And the Dark Sacred Night by Julia Glass. Reviewed by Louise Hilton.
Kit Noonan is going through a midlife crisis. An academic who’s been out of work for two years, he is floundering, haunted by his lifelong wish to uncover the identity of his biological father, a secret his mother and stepfather Jasper kept from him. Kit’s wife, out of patience with his sad sack ways, encourages him to revisit his childhood home in search of answers. The narrative alternates between Kit’s trip back to the gruff but lovable Jasper’s house and flashbacks to his mother’s youth and his own childhood.

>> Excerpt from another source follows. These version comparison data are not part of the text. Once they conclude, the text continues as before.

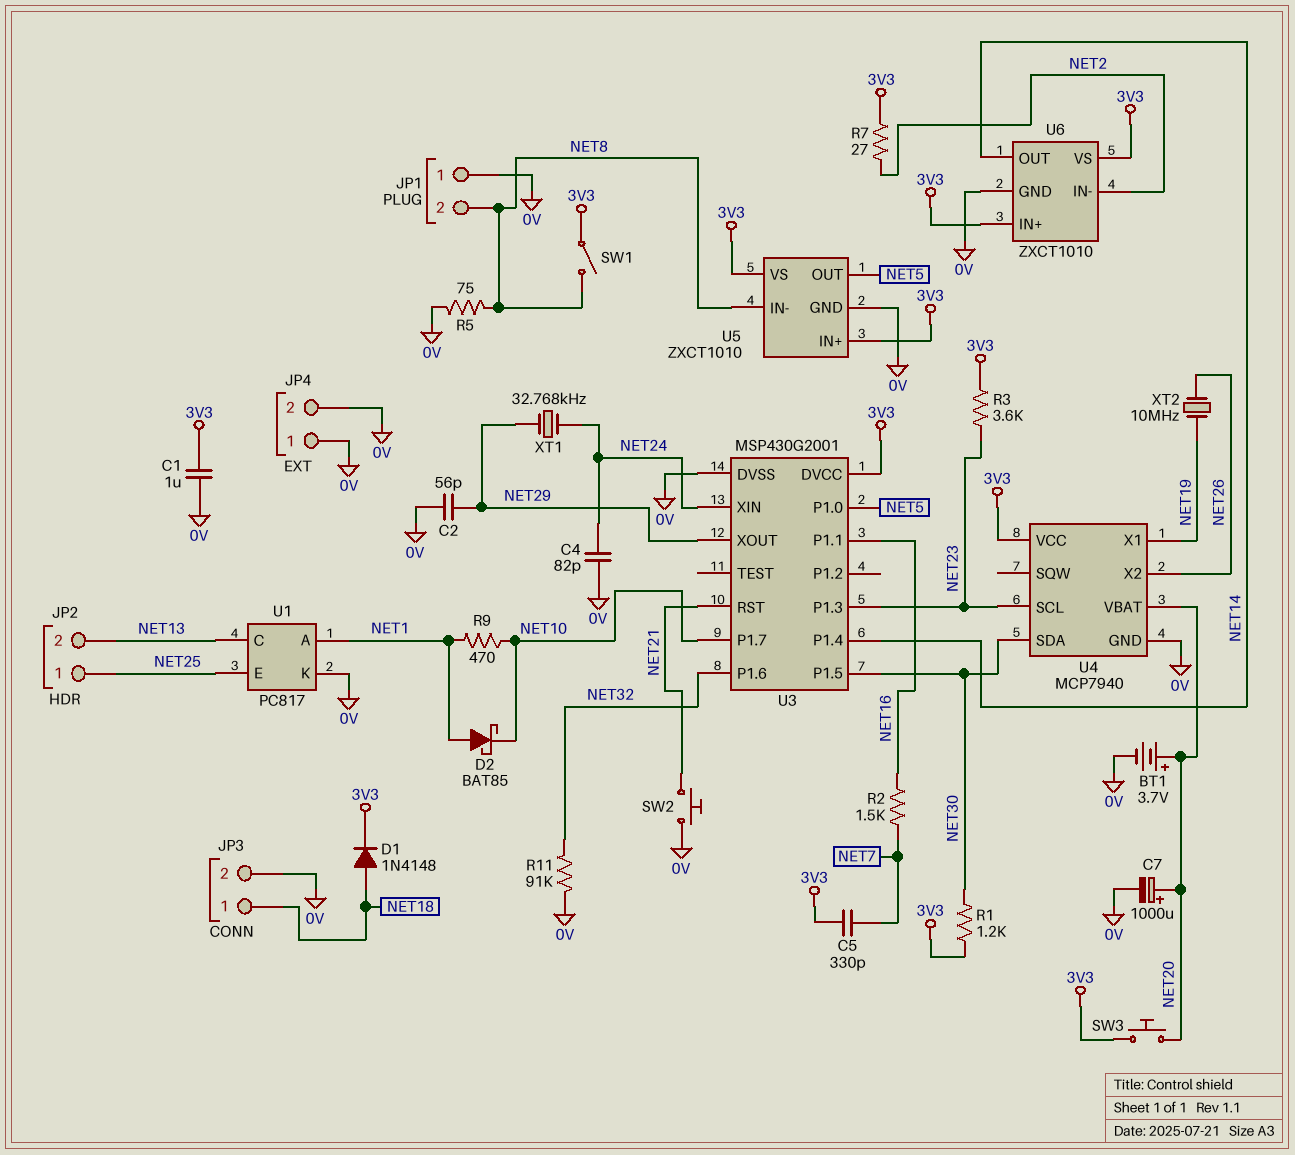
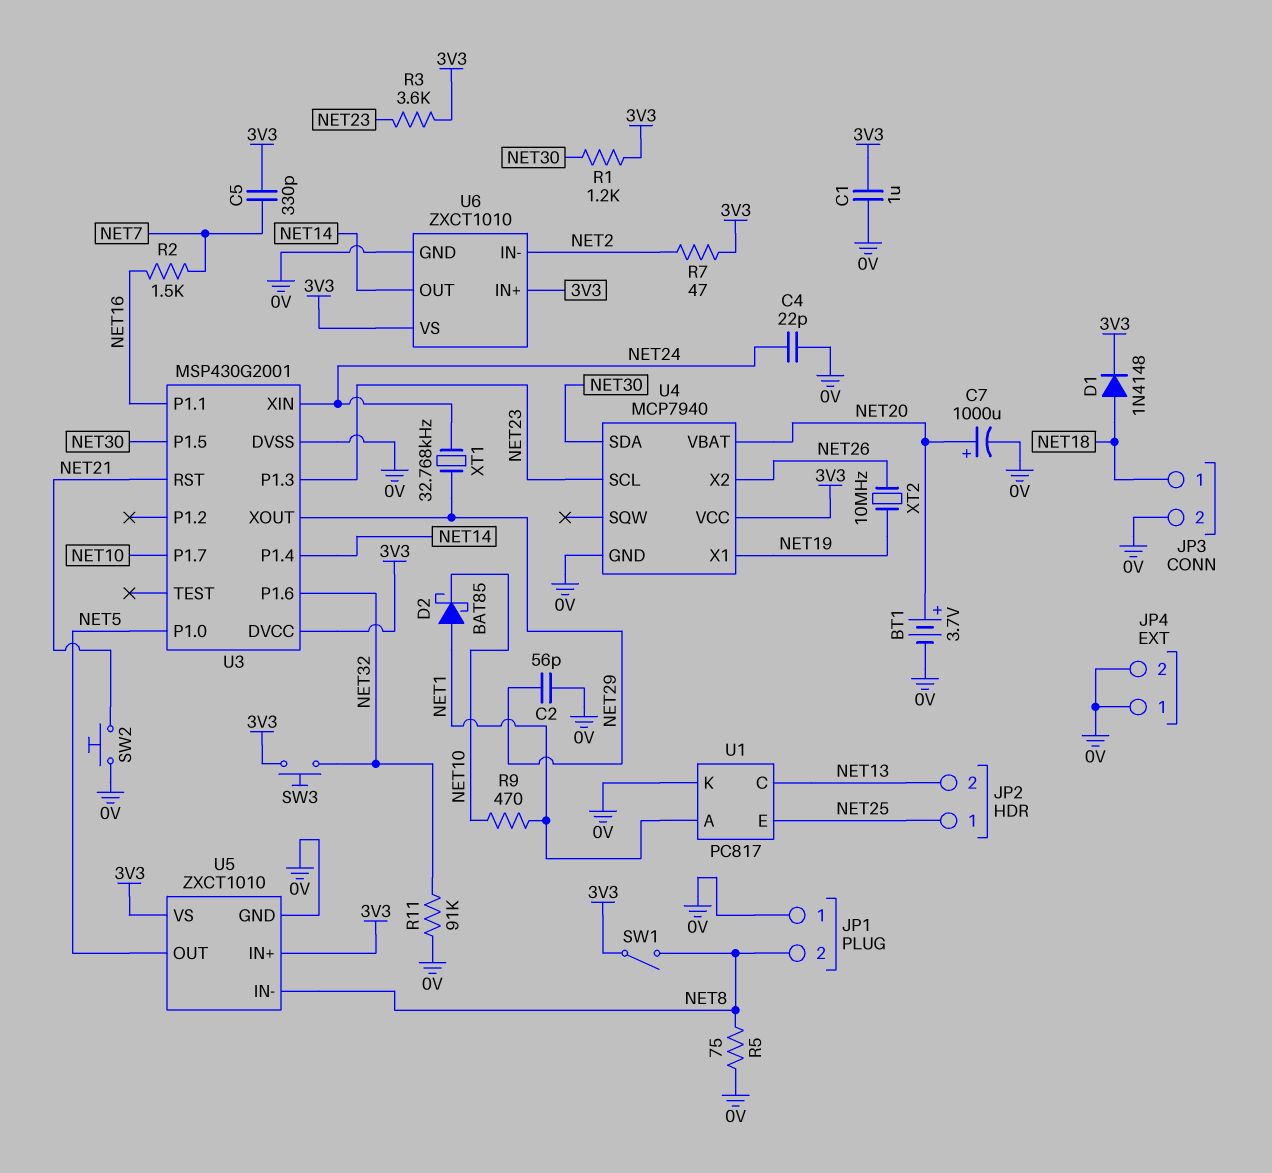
C4: 82pF (0V, NET24) -> 22pF (0V, NET24)
R7: 27 (3V3, NET2) -> 47 (3V3, NET2)
SW3: button (3V3, NET20) -> button (3V3, NET32)

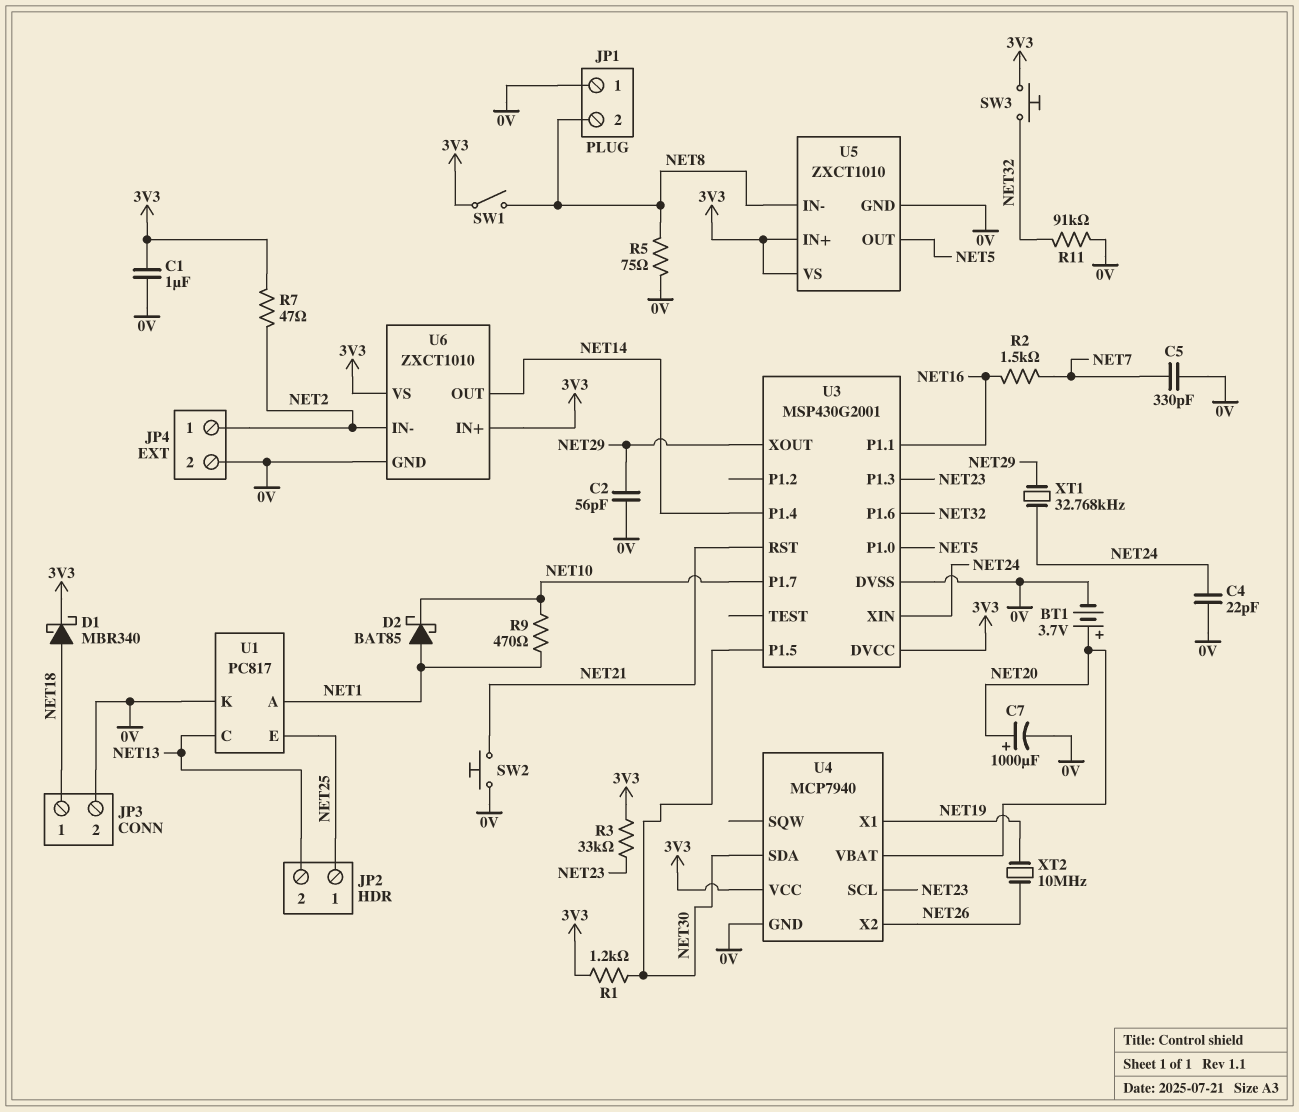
C5: 330pF (3V3, NET7) -> 330pF (0V, NET7)
D1: diode 1N4148 (A NET18, K 3V3) -> schottky MBR340 (A NET18, K 3V3)
JP4 pin 1: 0V -> NET2
R3: 3.6k (3V3, NET23) -> 33k (3V3, NET23)

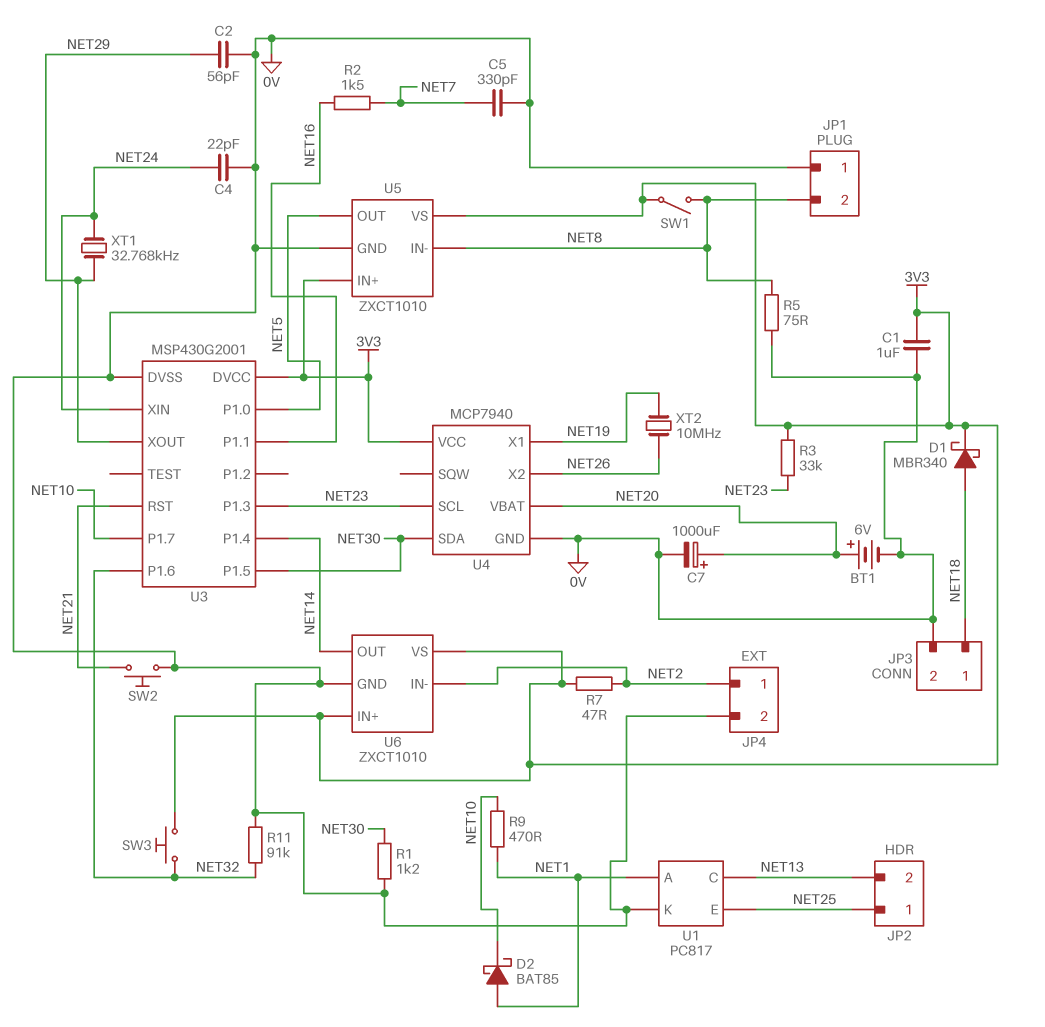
BT1: 3.7V (plus NET20, minus 0V) -> 6V (plus NET20, minus 0V)
R1: 1.2k (3V3, NET30) -> 1.2k (0V, NET30)

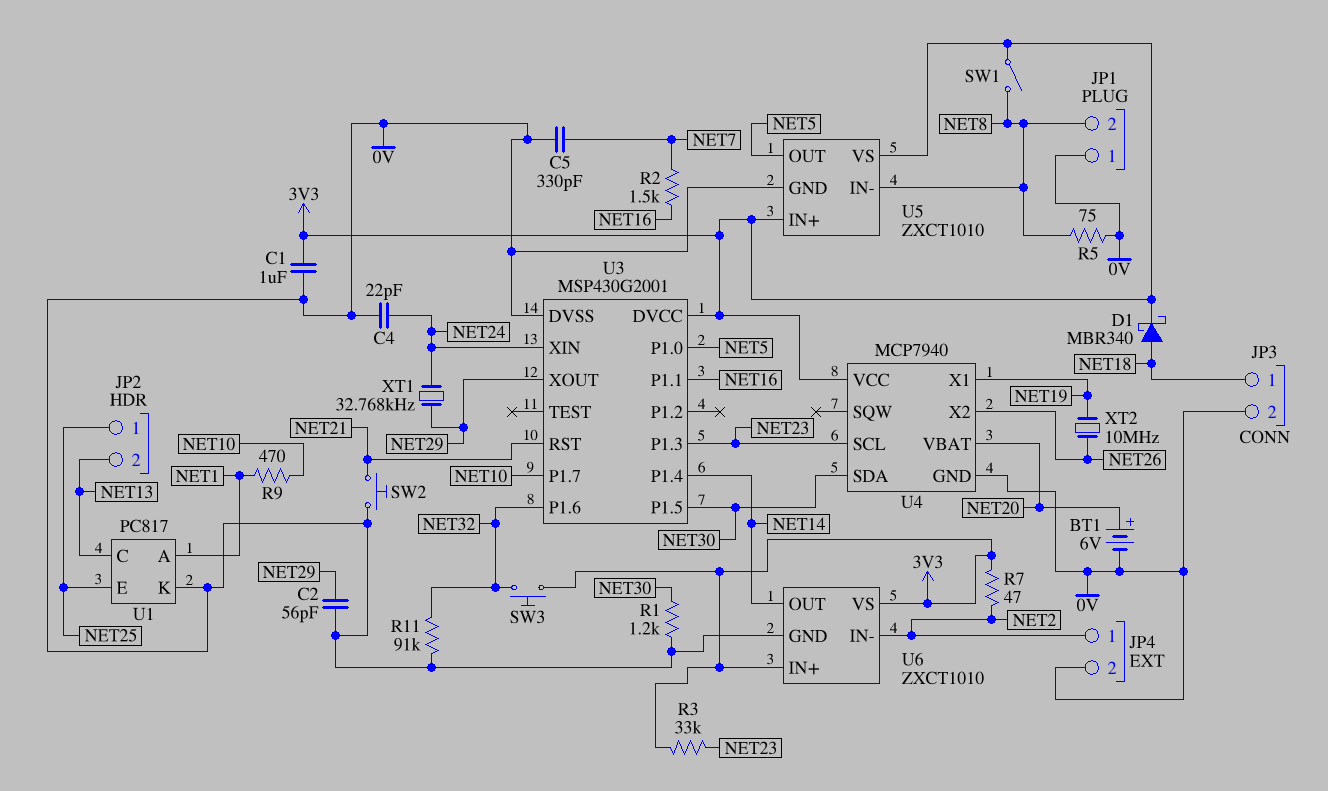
C7: 1000uF (plus NET20, minus 0V) -> none
D2: schottky BAT85 (A NET1, K NET10) -> none

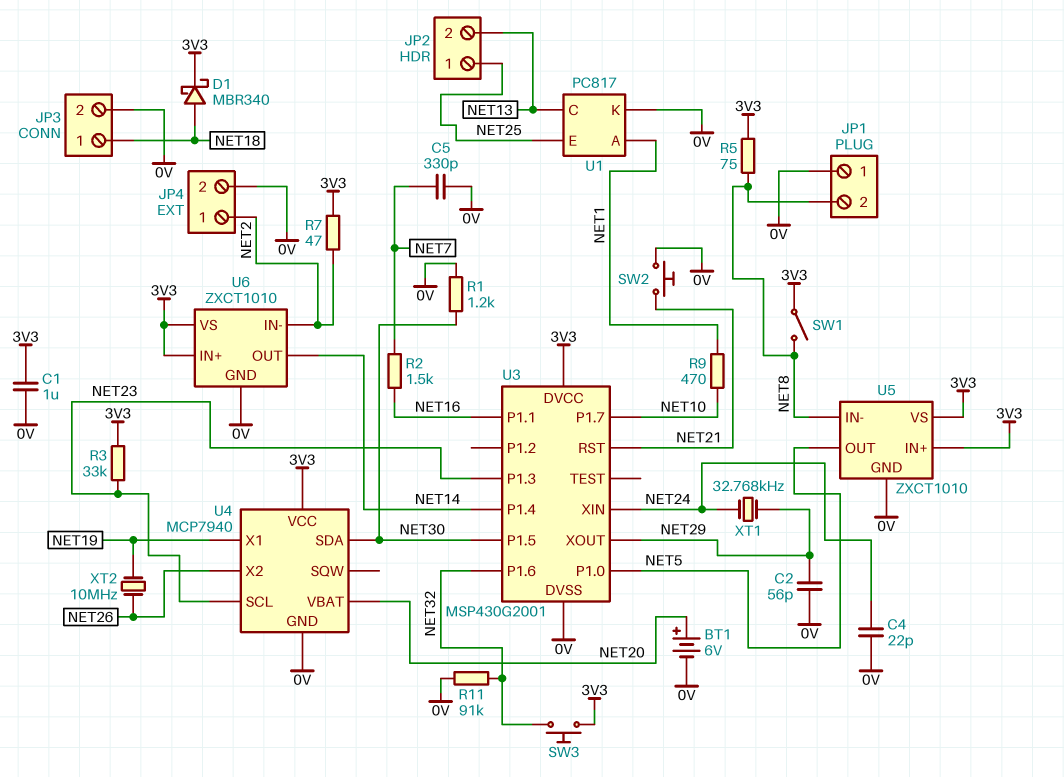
R5: 75 (0V, NET8) -> 75 (3V3, NET8)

If you read Glass’s debut, the National Book Award winner Three Junes, you’ll likely remember Lucinda, Fenno, and Malachy, all of whom play important roles in this novel as well. Glass is a master at portraying different truths of the human condition, in this case, our ineffable need to know where we come from and to feel a connection to our past. Her characters’ back stories combine seamlessly to lead Kit – and the reader – on his journey of discovery. I highly recommend this beautifully written, touching novel about family, regret, memory, and, above all, love. The title tells it all: taken from the lyrics “the bright blessed day, the dark sacred night” of Louis Armstrong’s “What a Wonderful World”, it reminds us how magical the world really is.